- ASSIGNMENT: Repeat nothing but the lines below running from the one containing "message.Attachments.Add(attach);" to the one containing "client.Credentials = new". Keep both end lines.
-------- EXCERPTED DATA --------
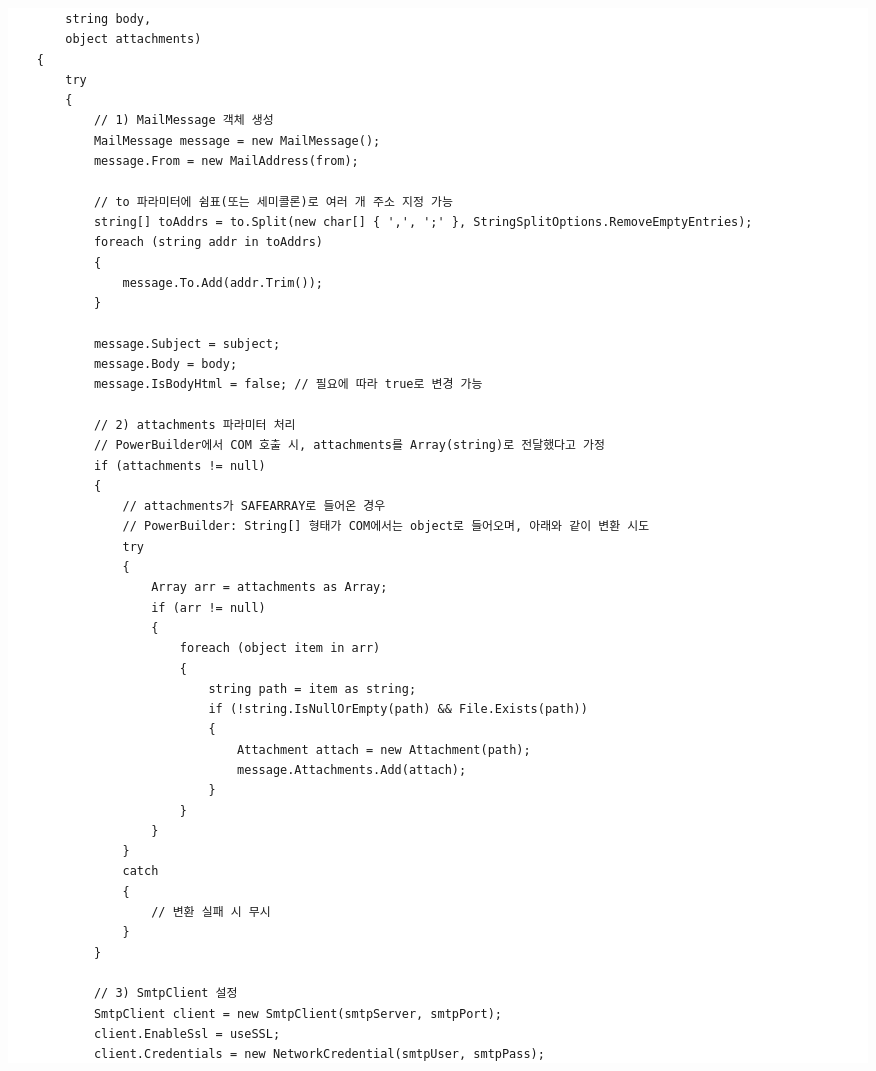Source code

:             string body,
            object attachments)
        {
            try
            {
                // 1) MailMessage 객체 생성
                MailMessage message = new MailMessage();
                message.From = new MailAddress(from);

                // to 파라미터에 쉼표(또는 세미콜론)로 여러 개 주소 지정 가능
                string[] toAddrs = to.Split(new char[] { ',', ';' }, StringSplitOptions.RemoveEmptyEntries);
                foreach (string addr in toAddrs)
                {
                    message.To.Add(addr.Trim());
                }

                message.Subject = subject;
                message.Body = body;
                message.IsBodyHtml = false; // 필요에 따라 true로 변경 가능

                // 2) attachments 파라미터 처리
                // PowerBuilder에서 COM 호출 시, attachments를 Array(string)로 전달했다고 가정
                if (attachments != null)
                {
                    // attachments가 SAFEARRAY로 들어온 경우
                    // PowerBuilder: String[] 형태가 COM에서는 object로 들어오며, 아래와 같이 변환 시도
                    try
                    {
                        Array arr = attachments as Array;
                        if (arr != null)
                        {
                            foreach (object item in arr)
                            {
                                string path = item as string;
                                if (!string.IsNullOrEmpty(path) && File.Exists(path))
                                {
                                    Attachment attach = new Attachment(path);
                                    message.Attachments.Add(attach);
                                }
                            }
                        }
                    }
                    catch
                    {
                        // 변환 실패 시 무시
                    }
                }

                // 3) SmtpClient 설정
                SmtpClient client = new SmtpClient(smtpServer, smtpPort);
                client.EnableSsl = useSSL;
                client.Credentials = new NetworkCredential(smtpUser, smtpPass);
--------
-------- EXCERPTED DATA --------
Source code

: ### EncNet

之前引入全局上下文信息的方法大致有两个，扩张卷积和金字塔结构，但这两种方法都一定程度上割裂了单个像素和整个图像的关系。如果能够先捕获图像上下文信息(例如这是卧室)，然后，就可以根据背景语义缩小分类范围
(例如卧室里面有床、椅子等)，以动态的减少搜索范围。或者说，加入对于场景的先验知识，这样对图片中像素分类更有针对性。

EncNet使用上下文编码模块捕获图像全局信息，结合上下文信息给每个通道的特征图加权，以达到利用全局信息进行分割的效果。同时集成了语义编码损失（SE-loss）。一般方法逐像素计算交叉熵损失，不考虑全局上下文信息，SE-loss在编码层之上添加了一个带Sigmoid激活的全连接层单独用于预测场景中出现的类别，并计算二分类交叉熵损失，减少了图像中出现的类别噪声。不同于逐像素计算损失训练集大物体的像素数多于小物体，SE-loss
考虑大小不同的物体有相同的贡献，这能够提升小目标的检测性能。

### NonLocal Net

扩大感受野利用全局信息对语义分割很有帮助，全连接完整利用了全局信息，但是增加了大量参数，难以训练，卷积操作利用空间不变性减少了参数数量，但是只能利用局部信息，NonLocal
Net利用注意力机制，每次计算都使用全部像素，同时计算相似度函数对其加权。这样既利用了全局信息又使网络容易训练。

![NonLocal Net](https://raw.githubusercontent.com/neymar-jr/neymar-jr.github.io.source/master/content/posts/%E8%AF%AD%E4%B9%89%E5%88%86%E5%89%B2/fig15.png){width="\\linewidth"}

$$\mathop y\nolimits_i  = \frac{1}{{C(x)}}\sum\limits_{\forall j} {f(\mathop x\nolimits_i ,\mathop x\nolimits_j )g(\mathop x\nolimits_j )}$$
--------
- WRITTEN RESPONSE:
                                    message.Attachments.Add(attach);
                                }
                            }
                        }
                    }
                    catch
                    {
                        // 변환 실패 시 무시
                    }
                }

                // 3) SmtpClient 설정
                SmtpClient client = new SmtpClient(smtpServer, smtpPort);
                client.EnableSsl = useSSL;
                client.Credentials = new NetworkCredential(smtpUser, smtpPass);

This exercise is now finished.